Let $(E,d)$ be a metric space.

• A sequence $(u_n)_n\in E^\mathbb{N}$ converges to $l\in E$ if for all $\varepsilon >0$, there exists $N\in \mathbb{N}$ such that $d(u_n,l)<\varepsilon$.
  I could also say that for any open subset $U$,
  $l\in U \Rightarrow \exists N, u_n\in U, \forall n\ge N$.

I understand that this notion of convergence is topological in the sense it depends only on the topology of $E$.

• A sequence $(u_n)_n\in E^\mathbb{N}$ is said to be a Cauchy sequence if for all $\varepsilon >0$, there exists $N\in \mathbb{N}$ such that for all $p,q\ge N$, $d(u_p,u_q)<\varepsilon$.
  Here I could say for any open subset $U$,
  $0\in U \Rightarrow \exists N, u_n-u_p \in U, \forall n,p\ge N$.

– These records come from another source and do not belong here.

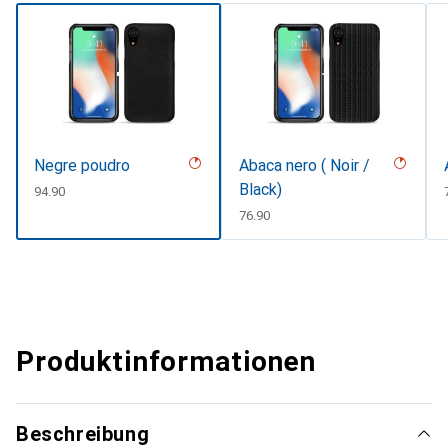
Negre poudro
Abaca nero ( Noir /
Black)
CHF
94.90
CHF
76.90
Produktinformationen
Beschreibung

Yet I do not understand why this notion of Cauchy sequence is not topological, that is we cannot define it onyl from the open sets of $E$ ?

I am trying to understand this with the fact that a convergent Cauchy sequence may not be converging in $E$. In that case, the limit could not be characterized with open sets of $E$. That would be the reason ?

Answer 1

On $(0,\infty)$, consider the usual distance $d_1$ ($d_1(x,y)=|x-y|$) and the distance $d_2$ defined by $d_2(x,y)=|\log(x)-\log(y)|$. These distances are equivalent (that is, they induce the same open sets), and therefore a sequence of elements of $(0,\infty)$ converges in $\bigl((0,\infty),d_1\bigr)$ if and only if it converges in $\bigl((0,\infty),d_2\bigr)$.

However, the sequence $\left(\frac1n\right)_{n\in\Bbb N}$ is a Cauchy sequence in $\bigl((0,\infty),d_1\bigr)$, but not in $\bigl((0,\infty),d_2\bigr)$.

So, the knowledge of the open subsets of a metric space $(X,d)$ is not enough to know its Cauchy sequences.